Low-Regret and Low-Complexity Learning for Hierarchical Inference
This work addresses latency, accuracy, and bandwidth issues in edge computing, offering a solution for resource-constrained devices, though it is incremental as it builds on the UCB framework.
The paper tackles the challenge of Hierarchical Inference Learning (HIL) in edge intelligence systems by introducing policies that estimate when to offload inference from a local to a remote model, achieving order-optimal regret of O(log T) and O(1) per-sample complexity.

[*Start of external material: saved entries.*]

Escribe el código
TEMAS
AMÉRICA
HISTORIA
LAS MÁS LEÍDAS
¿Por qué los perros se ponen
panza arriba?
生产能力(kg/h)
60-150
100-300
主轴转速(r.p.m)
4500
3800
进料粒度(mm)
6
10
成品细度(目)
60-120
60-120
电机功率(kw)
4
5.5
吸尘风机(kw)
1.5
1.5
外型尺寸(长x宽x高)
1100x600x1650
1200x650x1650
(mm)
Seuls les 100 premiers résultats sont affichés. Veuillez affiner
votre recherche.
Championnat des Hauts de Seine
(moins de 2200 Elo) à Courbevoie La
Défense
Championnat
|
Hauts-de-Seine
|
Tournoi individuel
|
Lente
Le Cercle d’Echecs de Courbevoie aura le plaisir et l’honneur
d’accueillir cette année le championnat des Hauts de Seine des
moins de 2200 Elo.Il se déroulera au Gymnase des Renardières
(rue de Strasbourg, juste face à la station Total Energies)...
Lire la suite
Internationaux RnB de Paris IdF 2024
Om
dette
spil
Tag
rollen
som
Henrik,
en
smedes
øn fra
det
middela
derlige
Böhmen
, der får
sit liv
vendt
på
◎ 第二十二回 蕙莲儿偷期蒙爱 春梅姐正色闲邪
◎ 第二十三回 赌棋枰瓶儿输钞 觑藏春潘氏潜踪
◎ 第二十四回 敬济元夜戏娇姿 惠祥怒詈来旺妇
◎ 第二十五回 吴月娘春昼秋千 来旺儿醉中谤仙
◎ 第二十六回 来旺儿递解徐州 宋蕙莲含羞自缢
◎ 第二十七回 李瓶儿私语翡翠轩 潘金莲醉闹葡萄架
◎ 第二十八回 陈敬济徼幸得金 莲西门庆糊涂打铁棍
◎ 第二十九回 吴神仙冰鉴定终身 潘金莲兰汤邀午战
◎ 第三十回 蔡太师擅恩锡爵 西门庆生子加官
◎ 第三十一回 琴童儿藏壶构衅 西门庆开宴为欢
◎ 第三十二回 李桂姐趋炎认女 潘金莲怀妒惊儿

This work focuses on Hierarchical Inference (HI) in edge intelligence systems, where a compact Local-ML model on an end-device works in conjunction with a high-accuracy Remote-ML model on an edge-server. HI aims to reduce latency, improve accuracy, and lower bandwidth usage by first using the Local-ML model for inference and offloading to the Remote-ML only when the local inference is likely incorrect. A critical challenge in HI is estimating the likelihood of the local inference being incorrect, especially when data distributions and offloading costs change over time -- a problem we term Hierarchical Inference Learning (HIL). We introduce a novel approach to HIL by modeling the probability of correct inference by the Local-ML as an increasing function of the model's confidence measure, a structure motivated by empirical observations but previously unexploited. We propose two policies, HI-LCB and HI-LCB-lite, based on the Upper Confidence Bound (UCB) framework. We demonstrate that both policies achieve order-optimal regret of $O(\log T)$, a significant improvement over existing HIL policies with $O(T^{2/3})$ regret guarantees. Notably, HI-LCB-lite has an $O(1)$ per-sample computational complexity, making it well-suited for deployment on devices with severe resource limitations. Simulations using real-world datasets confirm that our policies outperform existing state-of-the-art HIL methods.